THE ROLE OF POPULATION PATCHINESS AND ENVIRONMENTAL VARIABILITY IN THE BENTHIC FORAMINIFERAL EXTINCTION DURING THE PALEOCENE-EOCENE THERMAL MAXIMUM
Here we present a new quantitative benthic foraminiferal record across the expanded PETM of North Atlantic DSDP Site 401 (~2000 m paleodepth; ~42°N paleolatitude). Our records show that small r-selective opportunistic or oligotrophic benthic foraminiferal species (e.g. Epistominella exigua, Nuttallides umbonifera) – already abundant in the latest Paleocene - cross the PETM relatively unscathed, while exclusively large K-selective species experience a gradual decline in the latest Paleocene, and ultimately go extinct at the onset of the PETM. Based on the idea that thermally-induced metabolic constraints control benthic foraminiferal population patchiness, we hypothesize that increased pre-PETM environmental variability (i.e. seasonality of export productivity) may have led to critical depensation levels, thus causing the (regional) selective extinction of the typical “Cretaceous” fauna (e.g. S. beccariiformis, P. hillebrandti, B. delicatulus).
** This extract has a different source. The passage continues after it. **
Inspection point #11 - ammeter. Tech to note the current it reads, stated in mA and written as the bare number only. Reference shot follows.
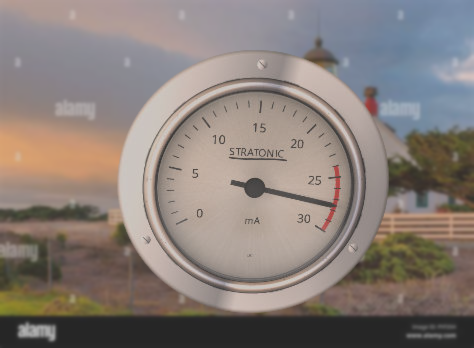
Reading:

Although we acknowledge that population dynamics are complex and a multistressor synergistic cause for the benthic foraminiferal extinction is not excluded, geochemical and faunal (planktic foraminifera, ostracods, radiolarians, calcareous nannofossils and dinocysts) records from Site 401 and modern ecological models support our hypothesis. Similar studies on global faunal PETM records may confirm, refine or refute this mechanism as a driver for the benthic foraminiferal extinction.